> Work instructions
Your answer must be the full listing below, repeated exactly.

> Listed entries
**********

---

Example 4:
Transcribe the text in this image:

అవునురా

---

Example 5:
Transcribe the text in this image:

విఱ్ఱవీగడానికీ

**********

> Response to this exercise
---

Example 4:
Transcribe the text in this image:

అవునురా

---

Example 5:
Transcribe the text in this image:

విఱ్ఱవీగడానికీ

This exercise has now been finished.